The next one is of the many smashed buildings from the initial 2003 invasion. All close by us, and those that have been to this location, will recognise this feature.

The 3rd one is of my first day in country. Taken at Victory, near that big bazaar, next to the PX. Thats me on the far left. Less than 2hrs incoming IDF. Welcome to Baghdad!
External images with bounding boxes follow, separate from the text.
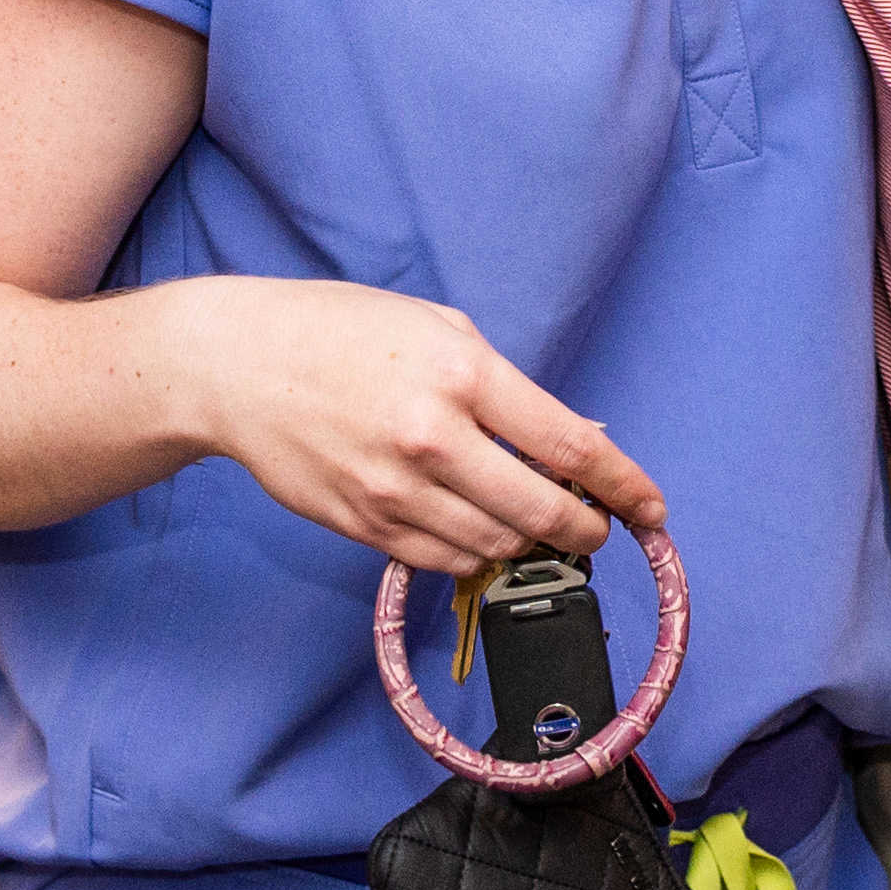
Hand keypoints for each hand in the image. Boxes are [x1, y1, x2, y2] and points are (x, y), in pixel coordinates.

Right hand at [179, 279, 666, 576]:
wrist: (239, 364)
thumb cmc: (342, 333)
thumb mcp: (438, 328)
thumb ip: (505, 387)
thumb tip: (569, 445)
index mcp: (462, 375)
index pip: (570, 447)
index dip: (625, 486)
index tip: (651, 508)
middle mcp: (433, 438)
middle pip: (541, 513)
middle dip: (585, 530)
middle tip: (594, 528)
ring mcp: (394, 491)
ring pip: (495, 547)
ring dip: (528, 543)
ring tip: (531, 523)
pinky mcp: (364, 525)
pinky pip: (444, 560)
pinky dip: (475, 554)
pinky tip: (478, 529)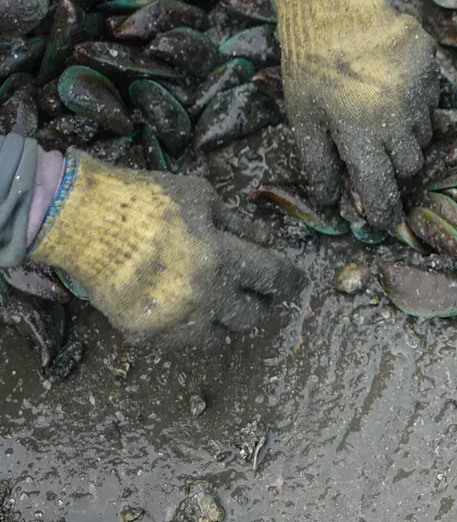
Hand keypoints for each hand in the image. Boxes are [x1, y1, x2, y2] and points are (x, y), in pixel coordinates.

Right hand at [29, 152, 304, 345]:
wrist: (80, 220)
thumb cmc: (145, 200)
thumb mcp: (201, 197)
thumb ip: (238, 224)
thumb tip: (266, 243)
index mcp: (220, 258)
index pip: (272, 277)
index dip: (288, 279)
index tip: (296, 280)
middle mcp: (202, 296)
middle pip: (250, 315)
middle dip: (259, 303)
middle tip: (257, 293)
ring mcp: (172, 319)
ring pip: (218, 334)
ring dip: (225, 319)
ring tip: (221, 302)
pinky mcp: (144, 334)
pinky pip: (182, 340)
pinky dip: (190, 327)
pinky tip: (186, 308)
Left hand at [274, 0, 437, 227]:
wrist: (336, 5)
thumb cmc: (310, 64)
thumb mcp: (302, 116)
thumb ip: (319, 162)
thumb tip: (332, 200)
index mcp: (361, 132)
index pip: (380, 189)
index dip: (381, 210)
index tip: (380, 220)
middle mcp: (397, 117)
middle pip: (410, 167)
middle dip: (393, 168)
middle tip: (374, 153)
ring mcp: (419, 93)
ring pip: (423, 136)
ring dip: (404, 137)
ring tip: (380, 115)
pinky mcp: (431, 70)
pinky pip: (430, 104)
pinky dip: (413, 107)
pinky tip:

I'll try to post some more later. I have over 2,500 pics, but many or most actually, are large in bytes. These are of the few that I have that will fit on here.

Cheers,

Wes


----------



## tomahawk6 (26 Feb 2007)

Nice pic's.


----------



## safeboy43 (26 Feb 2007)

Thanks for the pics, Wes. It's nice to see how our brothers in arms are doing in Iraq. 


Cheers


----------



## 3rd Herd (26 Feb 2007)

Thanks muchly Wes


----------



## DeepThaut (26 Feb 2007)

Nice pics, stay safe


----------



## gaspasser (26 Feb 2007)

Wes, that first one...was it taken during GW1 or is the trash still there?  I was up in K city the day after the Iragis' abandoned it to replenish the Cdn embassey.  Saw some of the same on the way into the city.  Definately enhanced ones situational awareness.
Stay Safe.
Cheers, BYTD


----------



## NL_engineer (26 Feb 2007)

Great pics Wes, keep'em coming  :cheers:


----------



## Mike Baker (27 Feb 2007)

Nice pics Wes, stay safe over there


----------



## Franko (27 Feb 2007)

Thanks Wes.....now I have to go and get a new monitor. 

Ya cracked this one....yer freakin' mug and all.          ;D

Regards


----------